You can use blending shears down the skirts of Spaniels to soften the line of trimming and make the Spaniel look as though his hair grew like this naturally, even if he is clipped and not hand stripped.
You can blend the hair around the ears, and tails of thick-coated dogs to thin out the hair and trim the coat slightly. You can also use blending shears on the feet and hocks of dogs to make them appear more natural and take care of removing wispy hairs. Once you get used to using thinners and blending shears, you will find numerous uses for them and you'll find it hard to live without them.
Shaving a Matted Dog
If your dog is matted, the kindest thing to do is simply to shave it off and start over. If it's cold, put a sweater on her. If it's hot, be sure to keep her out of direct sunlight to prevent sunburn.
It's important to keep the skin taut as you shave the mats off the dog. Mats can be so tight that they pull up skin and you can nick or seriously cut your dog if you aren't careful. If you are using scissors, put a comb between the mat and the skin and cut off only what is on top of the comb. If you cannot get a comb underneath the mat, you need to use a very close blade such as an A5 blade number 10, 15, or higher to gently get under the mat. Be careful around the belly area, the tuck-up where the hind leg meets the body, as there is loose skin in the area that can be easily cut. Try to clip with the grain of the hair when possible. If it's not possible, clip in reverse or against the grain to get the mat out. It all depends on the degree of the matting and where it's located. The important thing is to try not to cut the dog's skin.
How short you need to take the coat and where determines if you can make the dog look good. If the head and ears of the dog aren't too badly matted, you can leave a cute head and face and maybe leave the tail longer and shave the body short. This look is often requested at grooming shops in the summertime; some groomers call it a smoothie.
Let's say you have a Schnauzer and his chest and belly have mats.
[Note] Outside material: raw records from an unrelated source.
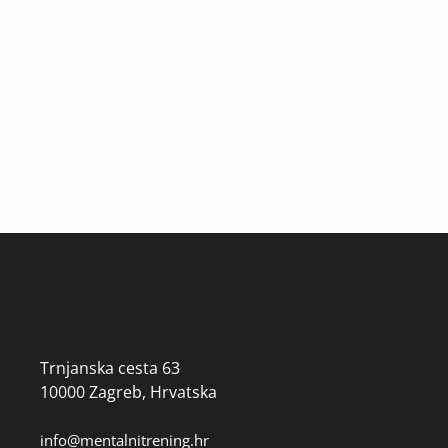
Trnjanska cesta 63
10000 Zagreb, Hrvatska
info@mentalnitrening.hr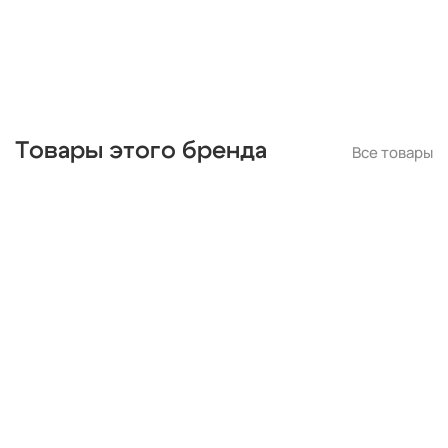
Товары этого бренда
Все товары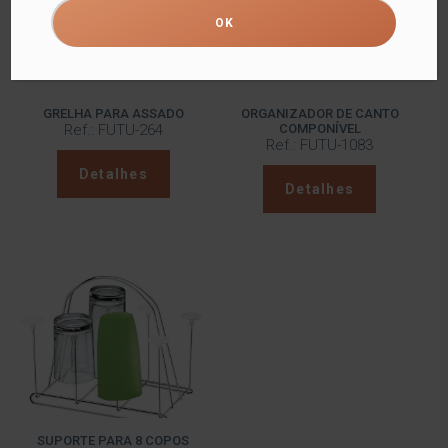
GRELHA PARA ASSADO
ORGANIZADOR DE CANTO
Ref.: FUTU-264
COMPONÍVEL
Ref.: FUTU-1083
Detalhes
Detalhes
SUPORTE PARA 8 COPOS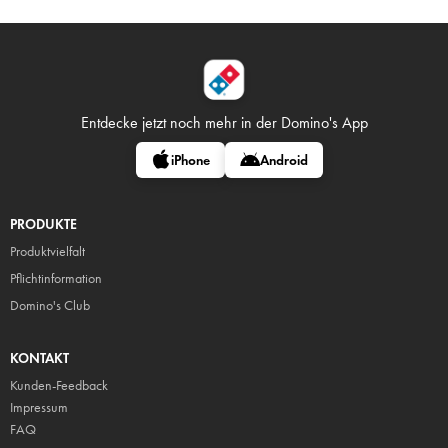
Entdecke jetzt noch mehr in
der Domino's App
iPhone
Android
PRODUKTE
Produktvielfalt
Pflicht
information
Domino's Club
KONTAKT
Kunden-Feedback
Impressum
FAQ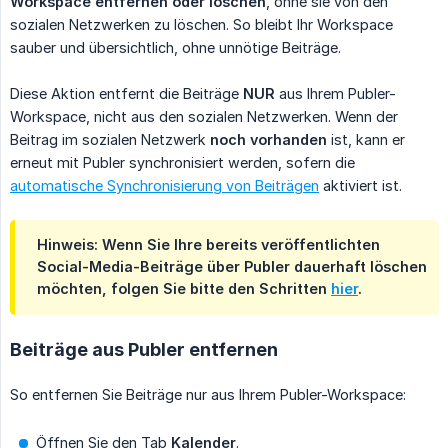
Workspace entfernen oder löschen
, ohne sie von den
sozialen Netzwerken zu löschen. So bleibt Ihr Workspace
sauber und übersichtlich, ohne unnötige Beiträge.
Diese Aktion entfernt die Beiträge
NUR
aus Ihrem Publer-
Workspace, nicht aus den sozialen Netzwerken. Wenn der
Beitrag im sozialen Netzwerk
noch vorhanden
ist, kann er
erneut mit Publer synchronisiert werden, sofern die
automatische Synchronisierung von Beiträgen
aktiviert ist.
Hinweis: Wenn Sie Ihre bereits
veröffentlichten
Social-Media-Beiträge über Publer
dauerhaft
löschen
möchten, folgen Sie bitte den Schritten
hier
.
Beiträge aus Publer entfernen
So entfernen Sie Beiträge nur aus Ihrem Publer-Workspace:
Öffnen Sie den Tab
Kalender
.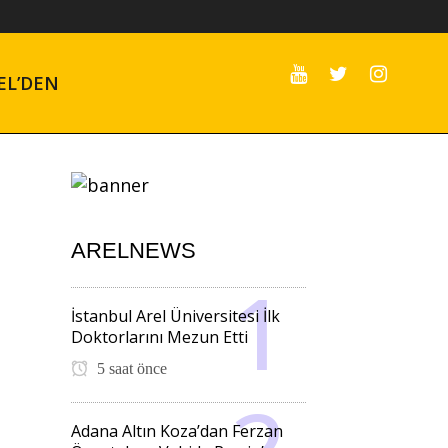
EL’DEN
ARELNEWS
İstanbul Arel Üniversitesi İlk
Doktorlarını Mezun Etti
5 saat önce
Adana Altın Koza’dan Ferzan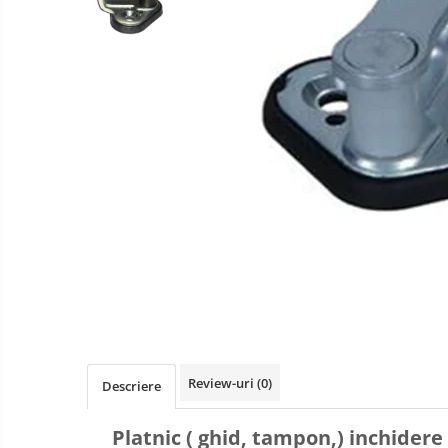
Review-uri
(0)
Descriere
Platnic ( ghid, tampon,) inchidere 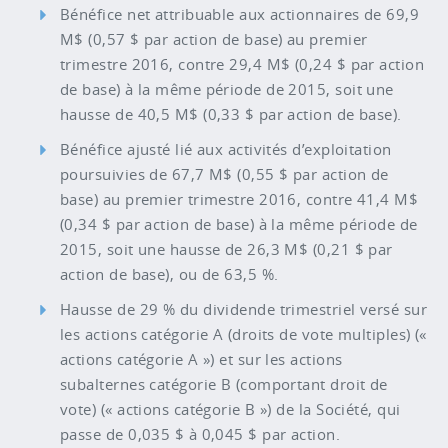
Bénéfice net attribuable aux actionnaires de 69,9
M$ (0,57 $ par action de base) au premier
trimestre 2016, contre 29,4 M$ (0,24 $ par action
de base) à la même période de 2015, soit une
hausse de 40,5 M$ (0,33 $ par action de base).
Bénéfice ajusté lié aux activités d’exploitation
poursuivies de 67,7 M$ (0,55 $ par action de
base) au premier trimestre 2016, contre 41,4 M$
(0,34 $ par action de base) à la même période de
2015, soit une hausse de 26,3 M$ (0,21 $ par
action de base), ou de 63,5 %.
Hausse de 29 % du dividende trimestriel versé sur
les actions catégorie A (droits de vote multiples) («
actions catégorie A ») et sur les actions
subalternes catégorie B (comportant droit de
vote) (« actions catégorie B ») de la Société, qui
passe de 0,035 $ à 0,045 $ par action.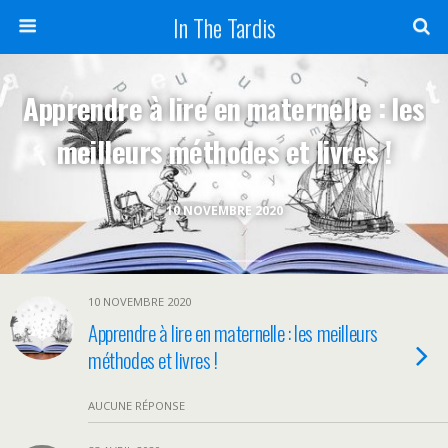
In The Tardis
Apprendre à lire en maternelle : les
meilleurs méthodes et livres !
10 NOVEMBRE 2020
10 NOVEMBRE 2020
Apprendre à lire en maternelle : les meilleurs
méthodes et livres !
AUCUNE RÉPONSE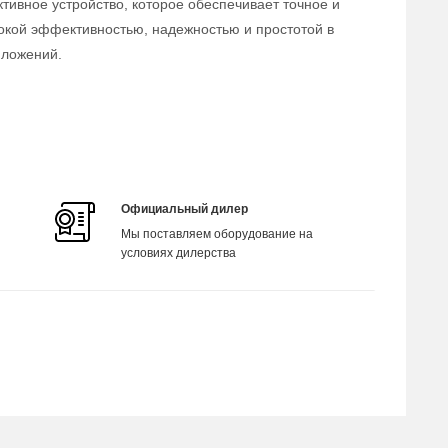
тивное устройство, которое обеспечивает точное и
окой эффективностью, надежностью и простотой в
иложений.
Официальный дилер
Мы поставляем оборудование на
условиях дилерства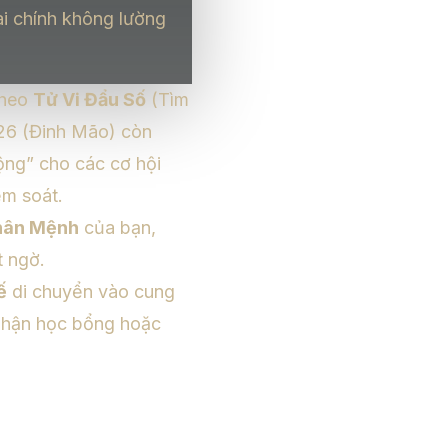
ài chính không lường
Theo
Tử Vi Đẩu Số
(
Tìm
26 (Đinh Mão) còn
ộng” cho các cơ hội
ểm soát.
hân Mệnh
của bạn,
t ngờ.
ế
di chuyển vào cung
, nhận học bổng hoặc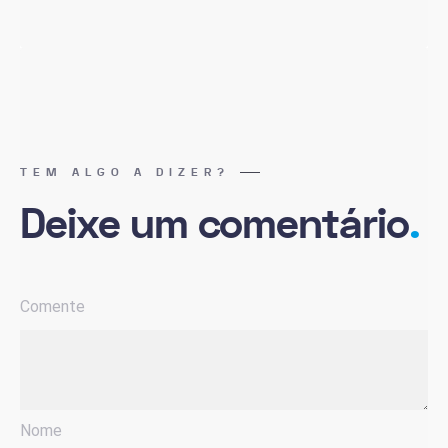
TEM ALGO A DIZER?
Deixe um comentário
.
Comente
Nome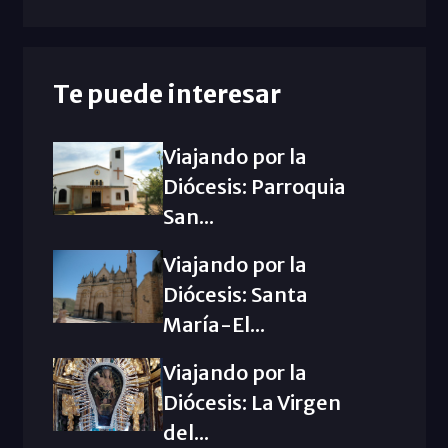
Te puede interesar
Viajando por la
Diócesis: Parroquia
San...
Viajando por la
Diócesis: Santa
María-El...
Viajando por la
Diócesis: La Virgen
del...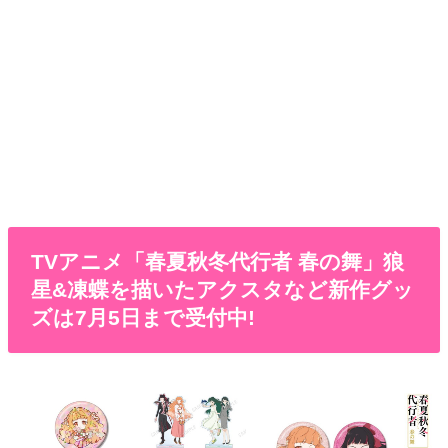
TVアニメ「春夏秋冬代行者 春の​舞」狼
星&凍蝶を描いたアクスタなど新作グッ
ズは7月5日まで受付中!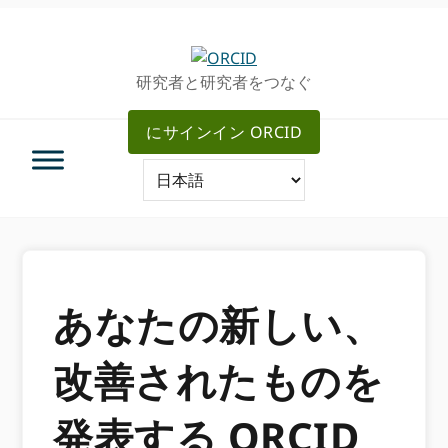
グ
メ
ロ
イ
ー
ン
研究者と研究者をつなぐ
バ
コ
ル・
ン
にサインイン ORCID
ナ
テ
ビ
ン
ゲ
ツ
ー
へ
シ
ス
ョ
キ
ン
ッ
へ
プ
あなたの新しい、
ス
キ
改善されたものを
ッ
プ
発表する ORCID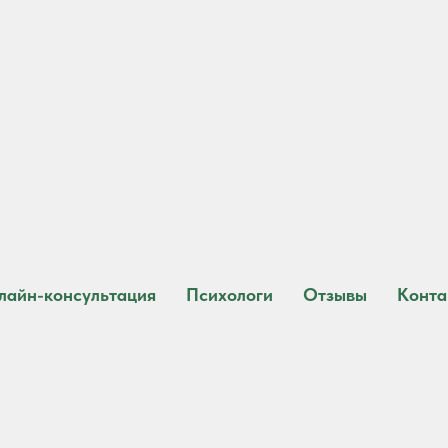
лайн-консультация
Психологи
Отзывы
Конта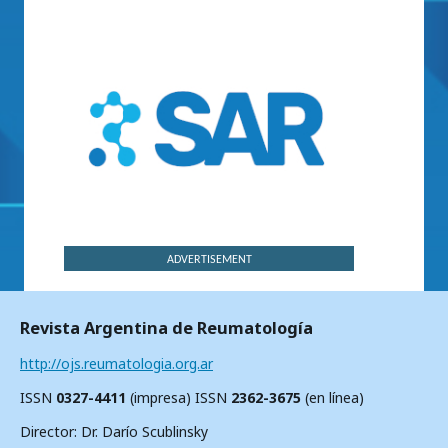
ADVERTISEMENT
Revista Argentina de Reumatología
http://ojs.reumatologia.org.ar
ISSN
0327-4411
(impresa) ISSN
2362-3675
(en línea)
Director: Dr. Darío Scublinsky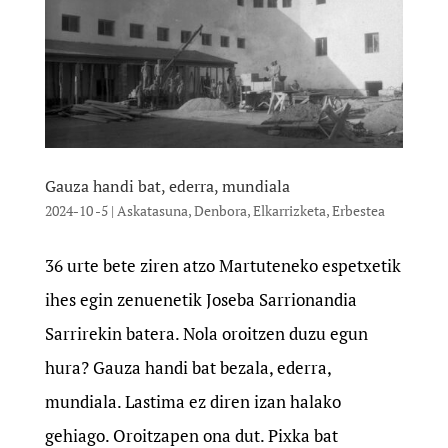
Gauza handi bat, ederra, mundiala
2024-10 -5
|
Askatasuna
,
Denbora
,
Elkarrizketa
,
Erbestea
36 urte bete ziren atzo Martuteneko espetxetik
ihes egin zenuenetik Joseba Sarrionandia
Sarrirekin batera. Nola oroitzen duzu egun
hura? Gauza handi bat bezala, ederra,
mundiala. Lastima ez diren izan halako
gehiago. Oroitzapen ona dut. Pixka bat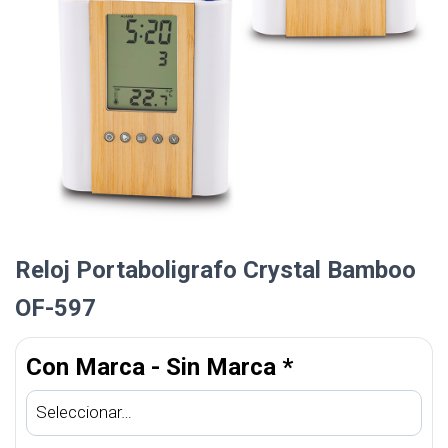
Reloj Portaboligrafo Crystal Bamboo
OF-597
Con Marca - Sin Marca
*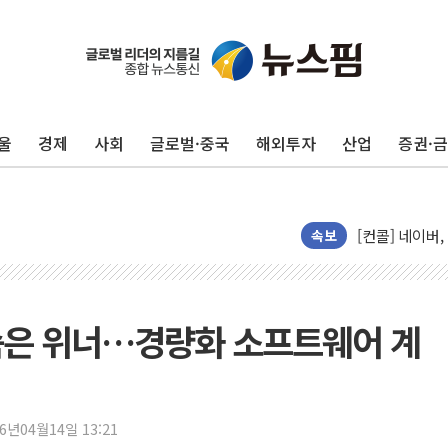
울
경제
사회
글로벌·중국
해외투자
산업
증권·
AIA그룹, 12
[특징주] 포스
[컨콜] 네이버,
속보
[컨콜] 네이버
HDC랩스, 'BU
와이즈버즈, 상
배준영 의원 "
의 숨은 위너…경량화 소프트웨어 계
[컨콜] 네이버,
[컨콜] 네이버
美공화, 韓 '
26년04월14일 13:21
롯데쇼핑, 백화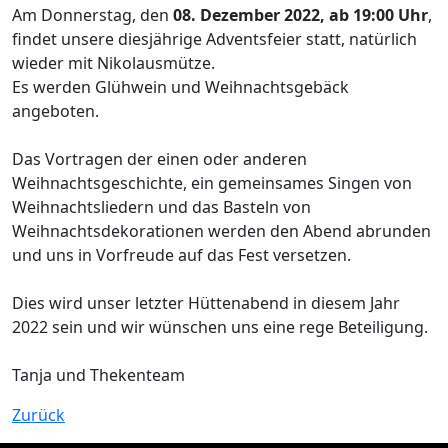
Am Donnerstag, den
08. Dezember 2022, ab 19:00 Uhr
,
findet unsere diesjährige Adventsfeier statt, natürlich
wieder mit Nikolausmütze.
Es werden Glühwein und Weihnachtsgebäck
angeboten.
Das Vortragen der einen oder anderen
Weihnachtsgeschichte, ein gemeinsames Singen von
Weihnachtsliedern und das Basteln von
Weihnachtsdekorationen werden den Abend abrunden
und uns in Vorfreude auf das Fest versetzen.
Dies wird unser letzter Hüttenabend in diesem Jahr
2022 sein und wir wünschen uns eine rege Beteiligung.
Tanja und Thekenteam
Zurück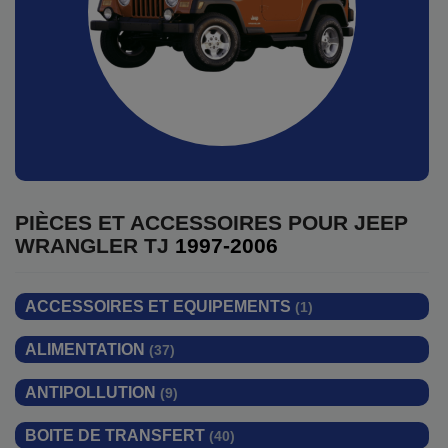
PIÈCES ET ACCESSOIRES POUR
JEEP
WRANGLER TJ
1997-2006
ACCESSOIRES ET EQUIPEMENTS
(1)
ALIMENTATION
(37)
ANTIPOLLUTION
(9)
BOITE DE TRANSFERT
(40)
You could shell out this dog, leaving the fringe on the sides but shaving off the hair on the belly and chest. Nobody will see the shaved-off portion unless your dog rolls over. This works on any dog with longer side and leg hair such as Cocker Spaniels, Yorkies, and Afghan Hounds.
If your dog's ears are matted, you can shave them short and leave a little beard on the dog's face and call it a German trim. Remember, it's just hair — it will grow back!